Schon am Ende dieser Woche freilich werden die anderen 25 Amtskollegen beim Gipfel in Brüssel den Franzosen und die Deutsche mit einer Mischung aus Neugier, Wohlwollen und Reserve anschauen. Zwar wissen alle, dass ohne Abstimmung zwischen Paris und Berlin in Europa nicht viel voran geht. Aber als Motor der Europäischen Union mögen die anderen Staaten der EU Frankreich und Deutschland keinesfalls akzeptieren. Der niederländische Regierungschef Mark Rutte hat die beiden bereits vor Alleingängen bei der Reform der Eurozone gewarnt. Die Botschaft, die Angela Merkel aus Polen am Montag übermittelt werden wird, dürfte keinen anderen Klang haben: Polen, und mit ihm die anderen ost-mittel-europäischen Staaten, sind vehement gegen ein Europa der zwei Geschwindigkeiten.

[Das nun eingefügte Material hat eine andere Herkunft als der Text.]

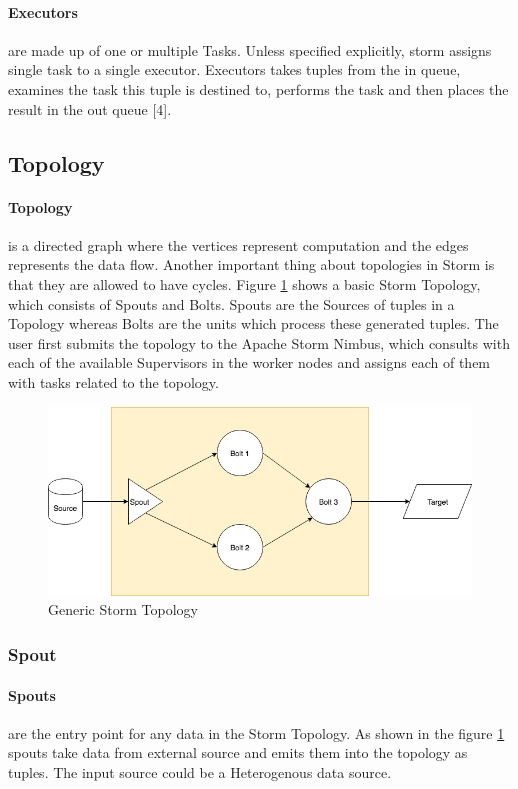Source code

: \documentclass[runningheads,a4paper]{llncs}[2015/06/24]
\begin{document}
\paragraph{Executors} are made up of one or multiple Tasks. Unless specified explicitly, storm assigns single task to a single executor. Executors takes tuples from the in queue, examines the task this tuple is destined to, performs the task and then places the result in the out queue [4].

\subsection{Topology}
\paragraph{Topology} is a directed graph where the vertices represent computation and the edges represents the data flow. Another important thing about topologies in Storm is that they are allowed to have cycles. Figure \ref{fig:topo} shows a basic Storm Topology, which consists of Spouts and Bolts. Spouts are the Sources of tuples in a Topology whereas Bolts are the units which process these generated tuples. The user first submits the topology to the Apache Storm Nimbus, which consults with each of the available Supervisors in the worker nodes and assigns each of them with tasks related to the topology.

\begin{figure}
  \begin{center}
    \includegraphics[width=.7\textwidth]{topo.png}
    \caption{Generic Storm Topology}
    \label{fig:topo}
   \end{center}
\end{figure}

\subsubsection{Spout} 
\paragraph{Spouts} are the entry point for any data in the Storm Topology. As shown in the figure \ref{fig:topo} spouts take data from external source and emits them into the topology as tuples. The input source could be a Heterogenous data source.
\end{document}
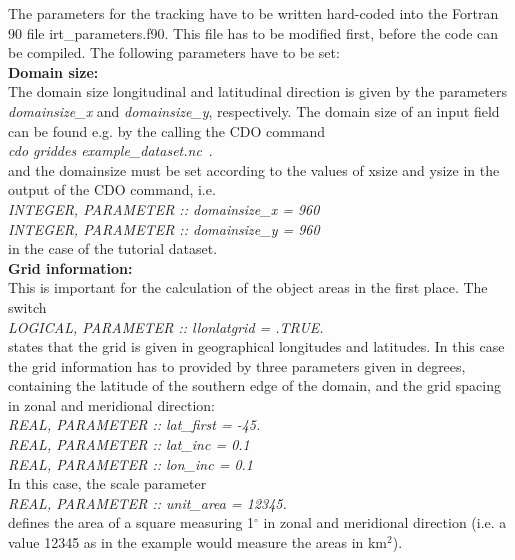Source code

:\documentclass[11pt]{article}
\begin{document}
The parameters for the tracking have to be written hard-coded into the Fortran 90 file irt\_parameters.f90. This file has to be modified first, before the code can be compiled. The following parameters have to be set:\vspace{0.5cm} \\
{\bf Domain size:}\\
The domain size longitudinal and latitudinal direction is given by the parameters {\it domainsize\_x} and {\it domainsize\_y}, respectively. The domain size of an input field can be found e.g. by the calling the CDO command\\
{\it cdo griddes example\_dataset.nc}\, . \\
and the domainsize must be set according to the values of xsize and ysize in the output of the CDO command, i.e.\\
{\it INTEGER, PARAMETER    :: domainsize\_x = 960}\\
{\it INTEGER, PARAMETER    :: domainsize\_y = 960}\\
in the case of the tutorial dataset.\vspace{0.5cm} \\
{\bf Grid information:}\\
This is important for the calculation of the object areas in the first place. The switch\\
{\it LOGICAL, PARAMETER    :: llonlatgrid = .TRUE.}\\
states that the grid is given in geographical longitudes and latitudes. In this case the grid information has to provided by three parameters given in degrees, containing the latitude of the southern edge of the domain, and the grid spacing in zonal and meridional direction: \\
{\it REAL, PARAMETER       :: lat\_first = -45.}\\
{\it REAL, PARAMETER       :: lat\_inc = 0.1}\\
{\it REAL, PARAMETER       :: lon\_inc = 0.1}\\
In this case, the scale parameter\\
{\it REAL, PARAMETER       :: unit\_area = 12345.}\\
defines the area of a square measuring 1$^\circ$ in zonal and meridional direction (i.e. a value 12345 as in the example would measure the areas in km$^2$).
\end{document}
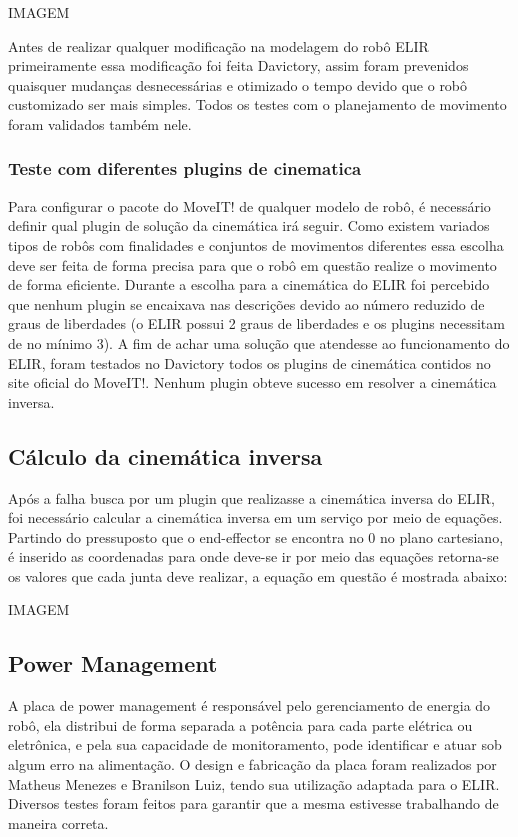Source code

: IMAGEM

Antes de realizar qualquer modificação na modelagem do robô ELIR primeiramente essa modificação foi feita Davictory, assim foram prevenidos quaisquer mudanças desnecessárias e otimizado o tempo devido que o robô customizado ser mais simples. Todos os testes com o planejamento de movimento foram validados também nele.


\subsubsection{Teste com diferentes plugins de cinematica}
Para configurar o pacote do MoveIT! de qualquer modelo de robô, é necessário definir qual plugin de solução da cinemática irá seguir. Como existem variados tipos de robôs com finalidades e conjuntos de movimentos diferentes essa escolha deve ser feita de forma precisa para que o robô em questão realize o movimento de forma eficiente.
Durante a escolha para a cinemática do ELIR foi percebido que nenhum plugin se encaixava nas descrições devido ao número reduzido de graus de liberdades (o ELIR possui 2 graus de liberdades e os plugins necessitam de no mínimo 3). A fim de achar uma solução que atendesse ao funcionamento do ELIR, foram testados no Davictory todos os plugins de cinemática contidos no site oficial do MoveIT!. Nenhum plugin obteve sucesso em resolver a cinemática inversa.


\subsection{Cálculo da cinemática inversa}
Após a falha busca por um plugin que realizasse a cinemática inversa do ELIR, foi necessário calcular a cinemática inversa em um serviço por meio de equações. Partindo do pressuposto que o end-effector se encontra no 0 no plano cartesiano, é inserido as coordenadas para onde deve-se ir por meio das equações retorna-se os valores que cada junta deve realizar, a equação em questão é mostrada abaixo:

IMAGEM

\subsection{Power Management}
A placa de power management é responsável pelo gerenciamento de energia do robô, ela distribui de forma separada a potência para cada parte elétrica ou eletrônica, e pela sua capacidade de monitoramento, pode identificar e atuar sob algum erro na alimentação. O design e fabricação da placa foram realizados por Matheus Menezes e Branilson Luiz, tendo sua utilização adaptada para o ELIR. Diversos testes foram feitos para garantir que a mesma estivesse trabalhando de maneira correta.

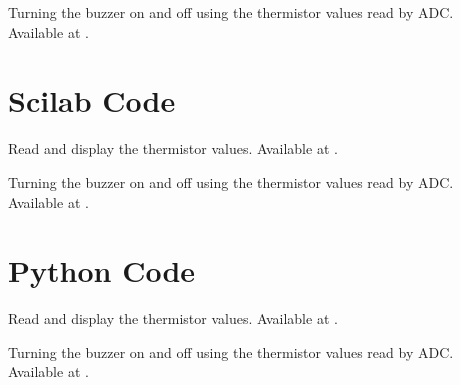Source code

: \begin{ardcode}
  {Turning the buzzer on and off using the thermistor values read by
    ADC.  Available at
    .}
\label{ard:therm-buzzer}

\end{ardcode}


\section{Scilab Code}
\label{sec:therm-scilab-code}

\begin{scicode}
   {Read and display
    the thermistor values.  Available at
    .}
\label{sci:therm-read}

\end{scicode}

\begin{scicode}
  {Turning the buzzer on and off using the thermistor values read by
    ADC.  Available at .}
\label{sci:therm-buzzer}

\end{scicode}

\section{Python Code}
\label{sec:therm-pyhton-code}

\begin{pycode}
   {Read and display
    the thermistor values.  Available at
    .}
\label{py:therm-read}

\end{pycode}

\begin{pycode}
  {Turning the buzzer on and off using the thermistor values read by
    ADC.  Available at .}
\label{py:therm-buzzer}

\end{pycode}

Genau darüber denkt Macron aber nach. Ein separates Budget für die 19 Euro-Staaten und ein Euro-Finanzminister würden nichts anderes signalisieren. Hier hat sich Deutschland geradezu verpflichtet, bei aller Bereitschaft zu Reformen, ein Auseinanderbrechen der Europäischen Union unbedingt zu verhindern. Wie man den Euro krisensicherer machen kann, ohne die Finanz- und Wirtschaftspolitik der 19 Eurostaaten enger miteinander zu verzahnen, ist ein Rätsel, das Paris und Berlin ohnehin nicht alleine lösen können. Also dürfte das „Weimarer Dreieck“ hilfreich sein, alle im Dialog miteinander zu halten – die Verlässlichkeit der Rituale eben, wieder einmal.